Sam Neill died in Sydney on Monday, surrounded by family. He was 78, and less than three months past the news he had spent three years waiting to deliver: that he was cancer-free.

His family announced the death in a statement. "Sam was surrounded by family and passed with the dignity that has characterised his whole life," it said. "The loss was sudden and unexpected but blessed by the fact that Sam remained cancer free." No cause has been given.

Neill revealed the illness in 2023 in his memoir, Did I Ever Tell You This?, written in part during chemotherapy for stage-three angioimmunoblastic T-cell lymphoma. In late April this year he announced that a trial treatment had worked and the disease was gone.

The career ran five decades and two hemispheres. Australian audiences met him first, as Harry Beecham opposite Judy Davis in My Brilliant Career in 1979. Hollywood met him as Dr Alan Grant, the palaeontologist in Jurassic Park in 1993, a role he returned to in Jurassic World Dominion in 2022. In between and after came The Piano, The Dish, Peaky Blinders, Peter Rabbit and Thor: Love and Thunder.

He was born in Northern Ireland, raised in New Zealand, and worked so often on this side of the Tasman that both film industries treat him as their own. New Zealand appointed him a Distinguished Companion of its Order of Merit in 2006. When titled honours returned in 2009 he declined the knighthood, then accepted it in 2022.

Away from set he grew pinot noir. His Two Paddocks vineyard in Central Otago, established in 1993, became as much a part of his public identity as any role, and his accounts of its ducks, pigs and farm dogs had an audience of their own.
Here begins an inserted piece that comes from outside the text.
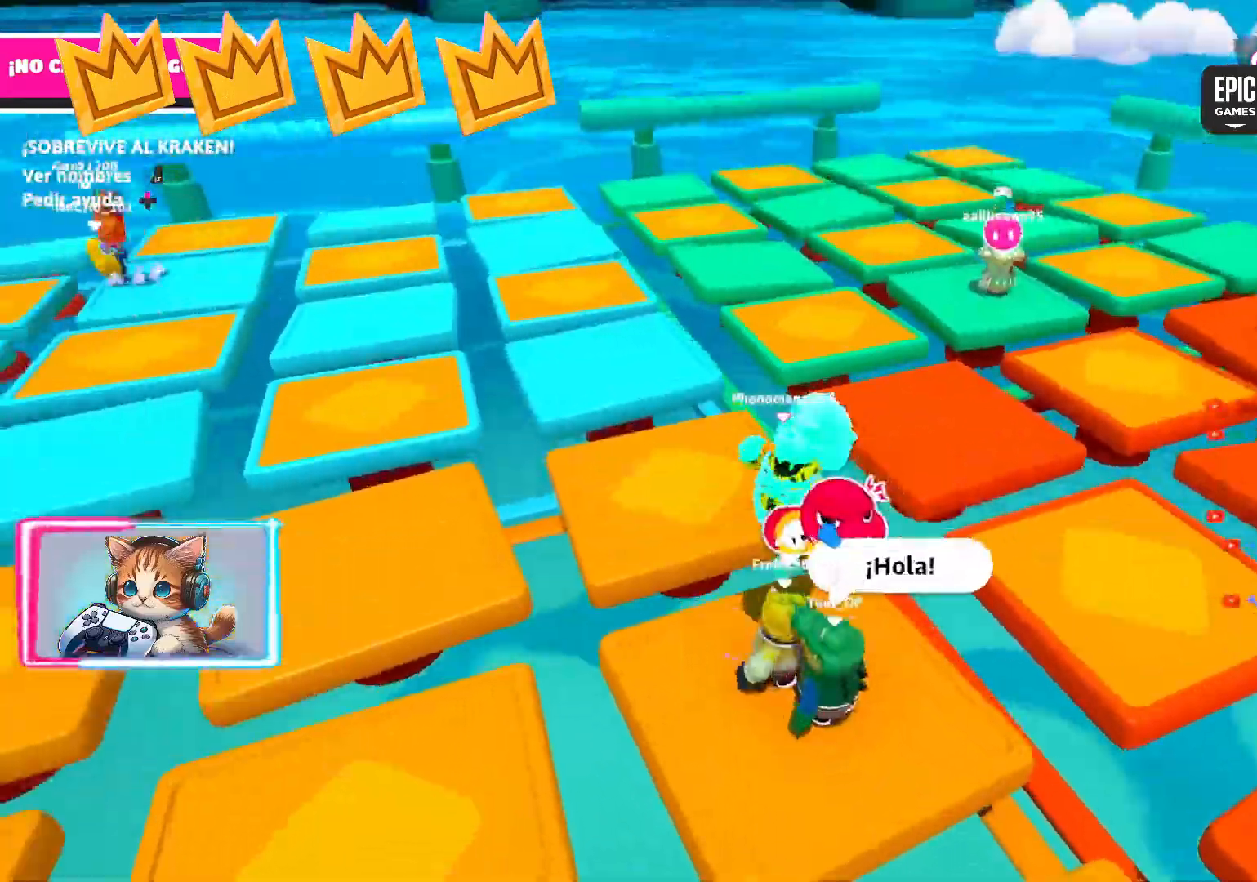
{"buttons": ["CROSS"], "left_stick": "center", "right_stick": "right", "events": [[50, "left_stick", "center"], [133, "left_stick", "left"], [200, "left_stick", "center"], [450, "left_stick", "left"], [450, "right_stick", "right"], [500, "left_stick", "center"]]}
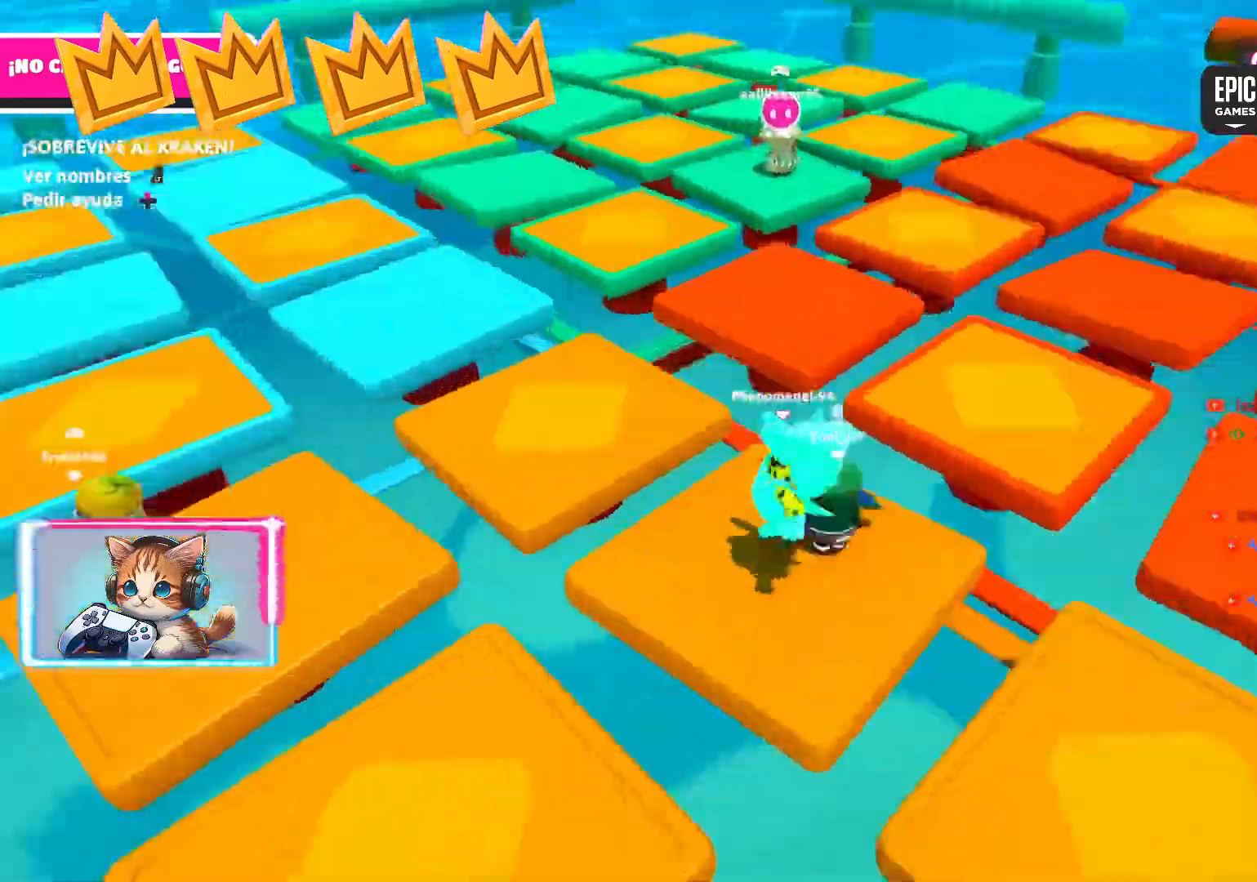
{"buttons": [], "left_stick": "up", "right_stick": "center", "events": [[133, "left_stick", "up-right"], [167, "CROSS", "up"], [217, "CROSS", "down"], [217, "right_stick", "center"], [300, "CROSS", "up"], [367, "left_stick", "up"]]}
Anthony Albanese called him "wry and dry, thoughtful and laconic", a man who "fought illness with the same dignity, humour and conviction that gave strength to his every performance". Magda Szubanski wrote that she was in complete shock. "Vale my darling friend," she said. Richard E Grant kept it to four words: "Sail on, kind Sir."

Tributes were still arriving on Tuesday from both sides of the Tasman, from co-stars, directors and audiences who knew him from one hemisphere's films or the other's. His last public announcement, in April, was that he was well again.